Brazil’s varied ethnic makeup, including African, Portuguese and indigenous cultures, is reflected in its range of national dishes, with each region boasting local specialties.
Brazil’s star national dish is “feijoada,” a thick hearty stew of black beans and pork accompanied by white rice, “farofa” (toasted manioc flour), thinly shredded cabbage and orange slices. The dish is traditionally eaten on Saturdays.
While many foreigners may not have heard about feijoada, they almost certainly are familiar with the popular Brazilian export known as the “churrascaria,” a dining concept that has taken the world by storm. Customers at the Brazilian-style steakhouse pay a fixed price for a wide range of barbecued meat dishes, all served on sword-long skewers.
At lunch time, Brazilians prefer what is locally known as “buffets by the kilo,” where, as the name implies, clients can choose from an ample buffet and pay for their dish by weight.
Desserts often feature Brazil’s variety of tropical fruits, from maracuya (passion fruit) to mango, guayaba, papaya, sugarcane, coconut and pineapple, often whipped into a mousse.
A popular baked dessert is “quindim,” a Portuguese-influenced custard made with sugar, egg yolks and coconut.
For a bite on the go, Rio’s tourism districts, especially the downtown area, and Copacabana and Ipanema beaches, are teeming with food stands and food carts.
Try the buttered corn on the cob, tapioca crepes filled with sweet or savory fillings, like chocolate, banana or coconut, and cheese or ground beef, and churros (sugar-sprinkled fried dough sticks) filled with chocolate syrup or milk caramel.
“Botecos” are typical bars that serve food, such as “bolinhos de bacalhau,” (cod croquettes) another Portuguese-inspired dish, and meat- or shrimp-filled turnovers called “pastes.”
Fans of fish and seafood should try “casquinha de siri” made with crab meat served in its own shell. “Coxinhas” are chicken croquettes and “linguica encebollada” is a type of sausage that’s sliced, fried and served with cooked onions.
Brazilians drink a lot of beer, mainly because the local variety is only mildly alcoholic and the high temperatures make it a popular alternative.

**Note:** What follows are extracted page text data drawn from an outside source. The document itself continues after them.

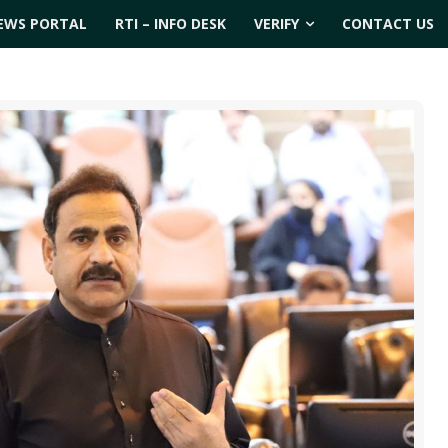
EWS PORTAL
RTI – INFO DESK
VERIFY
CONTACT US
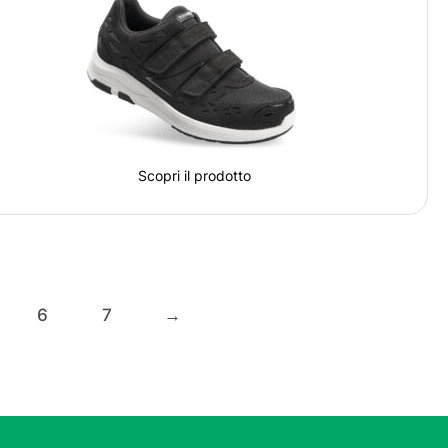
Scopri il prodotto
6
7
→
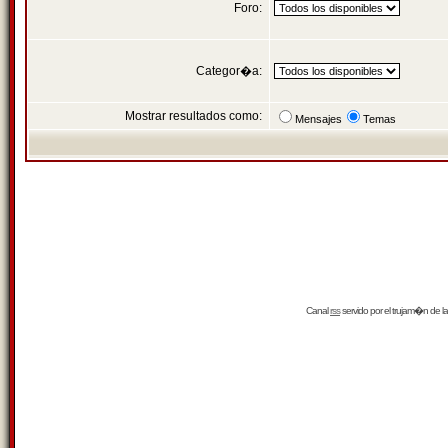
Foro:
Categor�a:
Mostrar resultados como:
Mensajes
Temas
Canal
rss
servido por el
trujam�n
de la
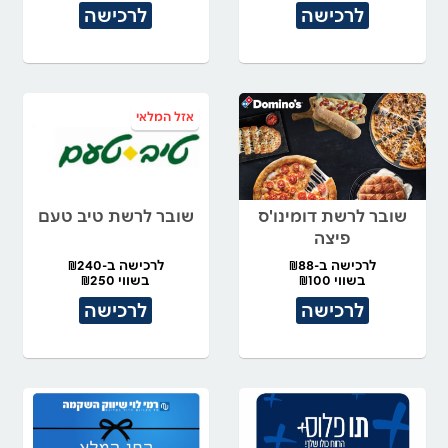
לרכישה
לרכישה
אזל המלאי
שובר לרשת דומינו'ס
שובר לרשת טיב טעם
פיצה
לרכישה ב-₪88
לרכישה ב-₪240
בשווי ₪100
בשווי ₪250
לרכישה
לרכישה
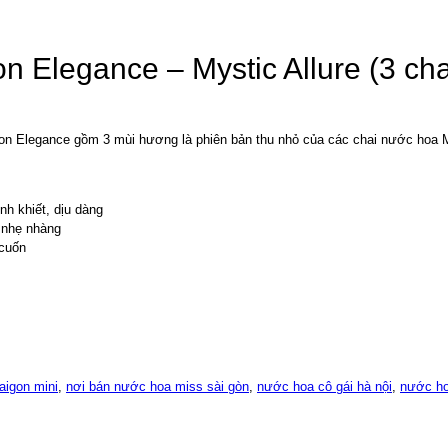
 Elegance – Mystic Allure (3 cha
gon Elegance gồm 3 mùi hương là phiên bản thu nhỏ của các chai nước hoa 
h khiết, dịu dàng
 nhẹ nhàng
 cuốn
aigon mini
,
nơi bán nước hoa miss sài gòn
,
nước hoa cô gái hà nội
,
nước ho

However, the country’s national drink is the caipirinha, a cocktail made of cachaca (firewater made of sugarcane), lime and sugar. That’s the traditional recipe, though bars also offer newfangled versions made with strawberries, grapes or tropical fruits.
For a non-alcoholic thirst quencher, try coconut water or any of numerous fruit juices, sold at stands everywhere. And to top off a meal, order a “cafezinho,” a strong-tasting cup of coffee.